The verification point is located at the south 7 kilometers of the scenic spot of the Xiwang Muyao pool on the G219 highway of the national road, and is a tough shear band in geology. The lithology of the investigation point mainly comprises mylonite, marble, slate and phyllite, which are mainly located in the grayish green color-changed sandstone.

Spectral measurements of point grayish green sandstone showed 7 absorption peaks: 600-1200nm has 3 absorption peaks which are the absorption peaks of iron ions, and the peak shape is mild; an absorption peak of water is near 1400nm and 1890-2020 nm; 2260nm is an obvious absorption peak at the center, namely an (AlAl) O-OH absorption peak; the band centered at 2357nm is the (SiAl) O-OH absorption peak, with a deeper peak shape than the previous one (FIG. 4). According to the invention, iron-rich chlorite can be classified. The results are consistent with the high iron content shown by the simple analysis of the sample. Table 1 shows the simple analysis results of fifty-eight grooves and west beach north ductile shear band.

TABLE 1 simple analysis results of fifty-eight channels and west Dai North tough shear band

2. Zhongyangshan lean iron chlorite verification point

The inspection points are located 15 km east of the Yuzhu peak glacier sightseeing spot on the national G219 road, and the Kunlun mountain main ridge is located on the north side of the northern east great beach.

The point rock spectra were confirmed to have mainly 5 spectral absorption peaks (fig. 5): two iron ion absorption peaks are arranged near 800nm at 600-; two water absorption peaks are near 1400nm and 1880-1975 nm; a small (AlAl) O-OH absorption peak is arranged near 2248 nm; near 2333nm is the (SiAl) O-OH absorption peak (FIG. 5), which can be scribed into Mg-rich lean iron chlorite according to the present invention.

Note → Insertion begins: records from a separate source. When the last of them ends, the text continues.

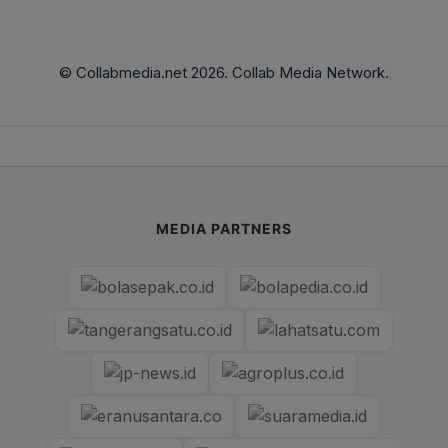
© Collabmedia.net 2026. Collab Media Network.
MEDIA PARTNERS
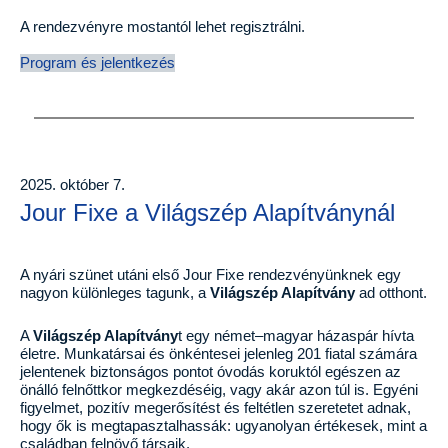
A rendezvényre mostantól lehet regisztrálni.
Program és jelentkezés
2025. október 7.
Jour Fixe a Világszép Alapítványnál
A nyári szünet utáni első Jour Fixe rendezvényünknek egy
nagyon különleges tagunk, a
Világszép Alapítvány
ad otthont.
A
Világszép Alapítvány
t egy német–magyar házaspár hívta
életre. Munkatársai és önkéntesei jelenleg 201 fiatal számára
jelentenek biztonságos pontot óvodás koruktól egészen az
önálló felnőttkor megkezdéséig, vagy akár azon túl is. Egyéni
figyelmet, pozitív megerősítést és feltétlen szeretetet adnak,
hogy ők is megtapasztalhassák: ugyanolyan értékesek, mint a
családban felnövő társaik.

Meanwhile, simple analysis of collected samples shows that the iron content is not high, and the iron content is expressed as an iron-poor environment and is the same as a near-infrared discrimination result. As shown in table 2:

TABLE 2 SANYANGSHAN CHECK POINT AND SIMPLE ITEM ANALYSIS RESULT TABLE

The above description is only for the purpose of illustrating the preferred embodiments of the present invention and is not to be construed as limiting the invention, and any modifications, equivalents and improvements made within the spirit and principle of the present invention are intended to be included within the scope of the present invention.